Activity 1:
In the article on the flapping-wing robot, translate this sentence into Spanish: "The robot weighs less than 300 grams and is inspired by the flight mechanics of puffins, petrels, kingfishers, and other diving bird species."
Top of Extracted text
MIT and EPFL Develop Flapping-Wing Robot That Swims Underwater and Transitions to Flight Without Paddling

MIT and EPFL engineers have built a 300-gram flapping-wing robot that swims through water and transitions to flight without paddling, published in Science, inspired by diving birds and targeting oceanographic data collection in environments too dangerous for conventional vessels.

By Daniel Krauss | Edited by Kseniia Klichova Published: Updated:
MIT and EPFL Develop Flapping-Wing Robot That Swims Underwater and Transitions to Flight Without Paddling
A bird-inspired flapping-wing robot emerging from a lake surface and transitioning to airborne flight, combining underwater swimming and aerial locomotion in a single lightweight robotic system inspired by diving seabirds. Photo: MIT

Engineers at MIT and EPFL in Lausanne, Switzerland, have developed a flapping-wing aerial-aquatic vehicle that can swim underwater and transition into flight through the water surface without any paddling maneuver, a capability that most diving birds require feet to accomplish. The robot weighs less than 300 grams and is inspired by the flight mechanics of puffins, petrels, kingfishers, and other diving bird species. The research was published in the journal Science.
Bottom of Extracted text
Top of Data records
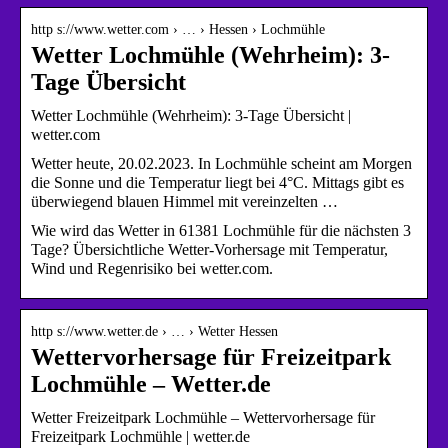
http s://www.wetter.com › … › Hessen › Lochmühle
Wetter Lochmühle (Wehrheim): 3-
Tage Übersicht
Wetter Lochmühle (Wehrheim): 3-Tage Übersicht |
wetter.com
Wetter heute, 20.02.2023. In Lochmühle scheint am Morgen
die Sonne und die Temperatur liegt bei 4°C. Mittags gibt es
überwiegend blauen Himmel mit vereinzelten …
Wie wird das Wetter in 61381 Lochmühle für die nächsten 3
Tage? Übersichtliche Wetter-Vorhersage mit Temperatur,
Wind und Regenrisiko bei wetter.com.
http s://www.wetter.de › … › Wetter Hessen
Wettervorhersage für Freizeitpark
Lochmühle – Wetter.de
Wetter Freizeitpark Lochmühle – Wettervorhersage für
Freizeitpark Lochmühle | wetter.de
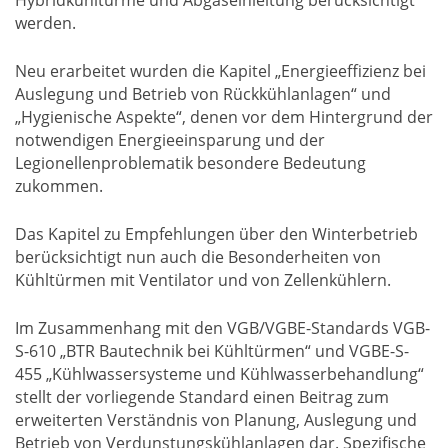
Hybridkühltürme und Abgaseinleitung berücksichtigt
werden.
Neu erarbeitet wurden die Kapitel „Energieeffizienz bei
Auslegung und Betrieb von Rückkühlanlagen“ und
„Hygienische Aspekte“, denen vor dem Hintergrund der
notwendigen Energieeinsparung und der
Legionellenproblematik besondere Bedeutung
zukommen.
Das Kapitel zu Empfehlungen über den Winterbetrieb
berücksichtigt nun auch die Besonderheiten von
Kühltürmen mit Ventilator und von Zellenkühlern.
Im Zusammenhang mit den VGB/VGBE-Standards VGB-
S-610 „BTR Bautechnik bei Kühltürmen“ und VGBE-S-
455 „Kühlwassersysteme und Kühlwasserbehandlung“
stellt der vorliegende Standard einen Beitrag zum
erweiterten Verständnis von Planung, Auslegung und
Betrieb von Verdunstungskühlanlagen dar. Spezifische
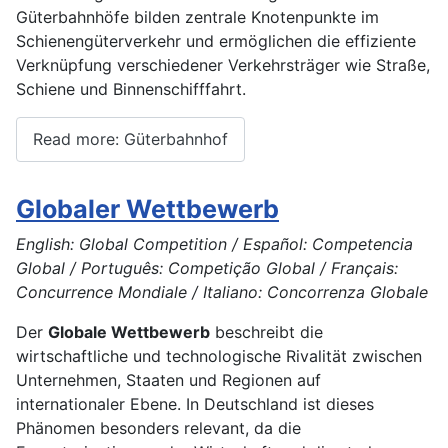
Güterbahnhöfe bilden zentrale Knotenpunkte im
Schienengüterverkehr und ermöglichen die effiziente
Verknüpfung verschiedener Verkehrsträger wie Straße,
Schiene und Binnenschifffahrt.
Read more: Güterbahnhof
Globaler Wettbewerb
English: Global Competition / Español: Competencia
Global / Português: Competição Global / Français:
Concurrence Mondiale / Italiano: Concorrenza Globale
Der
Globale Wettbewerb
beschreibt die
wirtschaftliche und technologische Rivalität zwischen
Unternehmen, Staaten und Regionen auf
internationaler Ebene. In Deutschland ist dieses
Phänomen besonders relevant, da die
Bottom of Data records
Activity 2:
Set down the lines of the records from the line with "Güterbahnhöfe bilden zentrale Knotenpunkte im" to the line with "Global / Português: Competição", copying each one verbatim.

Expected output 1:
El robot pesa menos de 300 gramos y está inspirado en la mecánica de vuelo de los frailecillos, los petreles, los martines pescadores y otras especies de aves buceadoras.

Expected output 2:
Güterbahnhöfe bilden zentrale Knotenpunkte im
Schienengüterverkehr und ermöglichen die effiziente
Verknüpfung verschiedener Verkehrsträger wie Straße,
Schiene und Binnenschifffahrt.
Read more: Güterbahnhof
Globaler Wettbewerb
English: Global Competition / Español: Competencia
Global / Português: Competição Global / Français:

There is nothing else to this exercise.